Bicycles are demonic.
The handlebars have no regard for laws and limits of the natural world.
Is there anything more absolutely evil than a bicycle?
Yes, they are fun to ride.
Yes, they give us a healthy way to reduce our carbon footprints.
Yes, they have value and a respectable voice, for both reasons above and beyond.
But they will turn on us. And stick their rubber handlebars in the most vulnerable pockets of our being.
I’m talking about moving a bicycle. Without riding it. Handling it with the hands. Lifting it. Trying to put in the hatchback. Trying to make it fit parallel to other bicycles. I have never encountered anything more unwieldy. And I live by a raging ocean and a volcano.
I have held wild animals. I have raised children.
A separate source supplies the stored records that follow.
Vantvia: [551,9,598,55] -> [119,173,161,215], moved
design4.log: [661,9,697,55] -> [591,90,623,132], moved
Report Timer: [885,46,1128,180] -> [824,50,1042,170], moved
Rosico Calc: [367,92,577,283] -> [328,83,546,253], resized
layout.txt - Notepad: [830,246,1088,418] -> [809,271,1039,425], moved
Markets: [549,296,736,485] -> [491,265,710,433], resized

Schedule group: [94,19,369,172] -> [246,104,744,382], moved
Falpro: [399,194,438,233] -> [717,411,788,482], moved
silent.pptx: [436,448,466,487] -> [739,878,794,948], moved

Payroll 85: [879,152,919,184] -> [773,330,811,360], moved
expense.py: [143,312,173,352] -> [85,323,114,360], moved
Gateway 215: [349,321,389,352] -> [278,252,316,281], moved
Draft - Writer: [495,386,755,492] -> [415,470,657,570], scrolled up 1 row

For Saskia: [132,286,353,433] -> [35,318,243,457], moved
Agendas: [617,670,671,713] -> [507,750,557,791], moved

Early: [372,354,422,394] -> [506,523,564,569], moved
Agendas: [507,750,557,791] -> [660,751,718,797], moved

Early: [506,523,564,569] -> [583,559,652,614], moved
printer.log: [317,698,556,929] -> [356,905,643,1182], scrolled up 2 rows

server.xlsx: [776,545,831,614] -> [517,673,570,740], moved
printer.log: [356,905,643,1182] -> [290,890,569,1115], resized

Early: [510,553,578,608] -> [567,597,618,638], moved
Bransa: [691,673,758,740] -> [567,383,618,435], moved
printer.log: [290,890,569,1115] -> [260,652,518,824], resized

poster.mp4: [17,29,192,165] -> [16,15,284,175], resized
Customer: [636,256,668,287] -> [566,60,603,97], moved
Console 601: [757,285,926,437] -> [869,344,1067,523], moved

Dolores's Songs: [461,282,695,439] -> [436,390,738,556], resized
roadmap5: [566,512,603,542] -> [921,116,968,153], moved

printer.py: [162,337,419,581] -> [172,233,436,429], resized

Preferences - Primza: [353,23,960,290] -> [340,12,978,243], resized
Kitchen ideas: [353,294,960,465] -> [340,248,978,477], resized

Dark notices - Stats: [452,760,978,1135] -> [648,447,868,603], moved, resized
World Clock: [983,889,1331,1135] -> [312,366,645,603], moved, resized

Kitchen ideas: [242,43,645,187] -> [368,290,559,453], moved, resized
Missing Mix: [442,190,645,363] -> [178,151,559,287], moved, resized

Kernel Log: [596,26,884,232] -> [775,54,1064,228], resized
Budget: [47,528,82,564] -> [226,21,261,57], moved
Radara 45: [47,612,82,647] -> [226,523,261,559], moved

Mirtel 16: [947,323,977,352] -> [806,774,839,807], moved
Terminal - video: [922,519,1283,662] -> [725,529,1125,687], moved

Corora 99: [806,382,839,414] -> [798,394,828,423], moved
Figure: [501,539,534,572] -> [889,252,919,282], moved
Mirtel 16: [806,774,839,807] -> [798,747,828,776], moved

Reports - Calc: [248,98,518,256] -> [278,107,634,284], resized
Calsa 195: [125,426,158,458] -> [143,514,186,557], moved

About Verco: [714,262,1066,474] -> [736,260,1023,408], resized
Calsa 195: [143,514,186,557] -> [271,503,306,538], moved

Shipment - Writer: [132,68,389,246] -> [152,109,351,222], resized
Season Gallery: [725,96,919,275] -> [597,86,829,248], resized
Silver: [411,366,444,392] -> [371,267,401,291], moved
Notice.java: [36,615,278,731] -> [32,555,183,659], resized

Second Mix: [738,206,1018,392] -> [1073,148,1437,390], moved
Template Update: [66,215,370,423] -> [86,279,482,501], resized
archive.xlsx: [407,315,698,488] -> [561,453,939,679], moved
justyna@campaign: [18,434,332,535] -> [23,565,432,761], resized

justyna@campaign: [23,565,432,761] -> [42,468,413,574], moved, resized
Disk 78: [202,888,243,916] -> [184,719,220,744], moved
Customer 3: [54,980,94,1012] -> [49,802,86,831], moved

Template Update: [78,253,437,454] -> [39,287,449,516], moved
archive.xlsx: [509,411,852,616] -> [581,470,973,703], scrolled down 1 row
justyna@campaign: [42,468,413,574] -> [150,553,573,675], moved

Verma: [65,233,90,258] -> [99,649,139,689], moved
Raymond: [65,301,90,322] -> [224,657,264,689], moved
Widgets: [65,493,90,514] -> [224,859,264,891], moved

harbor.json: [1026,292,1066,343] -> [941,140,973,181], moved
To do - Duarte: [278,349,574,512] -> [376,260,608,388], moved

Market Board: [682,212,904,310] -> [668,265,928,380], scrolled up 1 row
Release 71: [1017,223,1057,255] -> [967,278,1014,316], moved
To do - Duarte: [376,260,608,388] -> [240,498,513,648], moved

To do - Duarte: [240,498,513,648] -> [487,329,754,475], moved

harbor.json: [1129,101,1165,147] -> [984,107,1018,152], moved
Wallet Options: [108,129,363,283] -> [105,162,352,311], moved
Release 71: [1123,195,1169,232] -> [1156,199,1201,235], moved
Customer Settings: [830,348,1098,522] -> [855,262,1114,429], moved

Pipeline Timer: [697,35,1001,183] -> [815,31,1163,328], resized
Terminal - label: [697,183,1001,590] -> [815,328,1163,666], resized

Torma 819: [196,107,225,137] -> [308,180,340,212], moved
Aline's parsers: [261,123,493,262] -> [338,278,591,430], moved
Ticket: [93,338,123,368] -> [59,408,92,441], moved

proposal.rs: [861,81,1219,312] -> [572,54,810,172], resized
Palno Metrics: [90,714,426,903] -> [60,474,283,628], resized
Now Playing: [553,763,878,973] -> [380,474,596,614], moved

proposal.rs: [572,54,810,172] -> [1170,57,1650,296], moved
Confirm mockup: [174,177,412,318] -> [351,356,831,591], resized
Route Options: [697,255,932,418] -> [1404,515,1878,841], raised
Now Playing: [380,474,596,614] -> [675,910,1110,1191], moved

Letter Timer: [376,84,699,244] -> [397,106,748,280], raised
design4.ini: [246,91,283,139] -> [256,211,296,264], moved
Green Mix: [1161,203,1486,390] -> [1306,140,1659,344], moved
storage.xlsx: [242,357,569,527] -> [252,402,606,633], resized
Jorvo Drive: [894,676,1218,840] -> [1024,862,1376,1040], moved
I have been a substitute teacher in a room full of kids who were given plates of candy and marshmallows. Keeping that class together was impossible. But not as impossible as picking up my son’s bicycle and putting in the trunk of our Subaru Forester.
The hatch goes up, the bike goes in. The handlebars turn to the left. The rear wheel rubs against the bumper. The hatch will not close. I take the bike out. The handlebars hit me in the head, the rear wheel gets me in the crotch. And the dance repeats.
And repeats.
Until I manage to squeeze the front wheel in between the headrests and the rear wheel smushes against something.
I don’t put my son’s bike in the Subaru a lot. So this might be seen as a once in a while penance. Except we have three other bicycles in our garage. And they are just as devious as my son’s.
Ideally, they’d line up right next to each other. EXCEPT BIKES REFUSE TO BE PARALLEL. If you can’t store things in parallel succession, how can you store them? This question is not to you, but to the almighty, the supreme being.
I don’t hear any answers. This does not shake my faith. It bolsters it. For I believe this question is what some might call a holy mystery, but what God, themself, might call “above my pay grade.”
The handlebars turn. The bike stands still. The handlebars turn another way. Such simple motions, useful when riding the bike, but when not riding—the source of untold pinches and bang-thumps.